Empey’s frank assessment of Sinn Fein’s likely approach to negotiations will cast yet more doubt on the prospect that devolved government might be salvaged before Monday’s deadline. Though he admitted Adams had demanded nothing unionists “should die in a ditch for”, he suggested neither party was likely to cede ground. “If Sinn Fein were to back down they would get hammered,” he said. “If Foster backs down the DUP would get hammered. So I think we’ve got ourselves a catch 22: they’ve both painted themselves into their respective corners.”

In addition, Empey accused DUP leader Arlene Foster of squandering the “dream scenario” unionist parties won at last year’s assembly election with a “disastrous” campaign, but added he did not believe she would resign despite repeated Sinn Fein demands for her to do so.

 “It’s very difficult to see how she’s turned that from being at the top of Mount Everest to being under five miles of water – because that’s where she is,” he said. “She no longer controls the institutions. Martin McGuinness effectively wrote her resignation letter for her. And it’s very difficult to see a way forward. The idea that she could stand down as first minister candidate and stay on as party leader is one option. But she could’ve done that for a few weeks before Christmas and we wouldn’t be here! She’s basically taken unionism from the top to the bottom – in less than a year”.

Though Foster has expressed regret over the tone of the DUP’s much-criticised election campaign and has been widely praised for her decision to attend Martin McGuinness’ funeral yesterday, she remains unlikely to step down, despite coded invitations for her to do so from several members of her own party.

The historically poor result for unionism she oversaw has led to calls from leading loyalists for the DUP and UUP – who lost 10 and eight seats respectively – to pursue a merger or electoral alliance, which Empey dismissed outright.
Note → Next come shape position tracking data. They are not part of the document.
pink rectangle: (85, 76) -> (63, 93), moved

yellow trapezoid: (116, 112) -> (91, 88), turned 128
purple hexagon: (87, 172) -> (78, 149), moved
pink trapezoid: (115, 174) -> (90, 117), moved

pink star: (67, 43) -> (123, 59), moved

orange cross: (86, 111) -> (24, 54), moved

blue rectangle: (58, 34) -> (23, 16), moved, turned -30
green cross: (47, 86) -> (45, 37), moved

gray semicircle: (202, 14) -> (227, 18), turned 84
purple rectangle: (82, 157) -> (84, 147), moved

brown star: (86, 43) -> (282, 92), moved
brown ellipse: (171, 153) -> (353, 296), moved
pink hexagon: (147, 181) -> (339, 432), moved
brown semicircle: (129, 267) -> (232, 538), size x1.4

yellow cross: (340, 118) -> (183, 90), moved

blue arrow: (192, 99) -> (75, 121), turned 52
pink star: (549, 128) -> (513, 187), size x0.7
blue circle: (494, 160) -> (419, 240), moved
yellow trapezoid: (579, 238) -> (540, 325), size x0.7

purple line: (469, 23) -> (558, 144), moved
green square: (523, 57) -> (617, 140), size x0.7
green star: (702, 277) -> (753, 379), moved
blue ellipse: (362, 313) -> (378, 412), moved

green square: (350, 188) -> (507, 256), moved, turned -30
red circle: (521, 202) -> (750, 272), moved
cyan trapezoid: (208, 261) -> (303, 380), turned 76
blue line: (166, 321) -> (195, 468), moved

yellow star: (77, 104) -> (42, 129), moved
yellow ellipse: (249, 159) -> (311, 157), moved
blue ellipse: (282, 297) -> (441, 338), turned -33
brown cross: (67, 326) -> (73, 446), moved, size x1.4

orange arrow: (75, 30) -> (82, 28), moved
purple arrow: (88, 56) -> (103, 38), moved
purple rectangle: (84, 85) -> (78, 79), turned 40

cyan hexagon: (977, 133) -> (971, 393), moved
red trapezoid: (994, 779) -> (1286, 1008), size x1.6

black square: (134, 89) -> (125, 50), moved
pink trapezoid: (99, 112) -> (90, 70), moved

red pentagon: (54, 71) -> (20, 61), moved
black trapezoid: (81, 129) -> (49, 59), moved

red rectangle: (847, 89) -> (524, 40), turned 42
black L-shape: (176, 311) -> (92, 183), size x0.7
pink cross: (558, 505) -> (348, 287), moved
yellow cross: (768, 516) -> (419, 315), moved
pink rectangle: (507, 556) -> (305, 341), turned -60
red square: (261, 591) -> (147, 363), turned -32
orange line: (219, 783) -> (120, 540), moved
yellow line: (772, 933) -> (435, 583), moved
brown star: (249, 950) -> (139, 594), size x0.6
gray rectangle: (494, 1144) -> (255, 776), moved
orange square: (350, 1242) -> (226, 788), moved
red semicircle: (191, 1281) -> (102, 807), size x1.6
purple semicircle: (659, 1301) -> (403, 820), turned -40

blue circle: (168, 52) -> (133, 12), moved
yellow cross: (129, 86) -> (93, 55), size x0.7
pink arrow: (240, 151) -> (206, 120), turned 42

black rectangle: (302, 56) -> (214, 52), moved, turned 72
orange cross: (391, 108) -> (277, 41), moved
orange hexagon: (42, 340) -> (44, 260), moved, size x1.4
“The idea that you can weld all unionists together into a solid mass under a single leadership – I would struggle to see how that would actually work in practice. Can you cooperate at a certain level? I don’t doubt that that’s possible, especially with seats here. Trying to amalgamate everybody? I remain to be convinced that that should be the case.”

Accusing the DUP of having “led unionism into a valley”, and of “lashing out”, he added: “They’ll never absorb all of our votes. They can try as hard as they like, but they’d end up with fewer than they have now.”

Patrick Maguire writes about politics and is the 2016 winner of the Anthony Howard Award.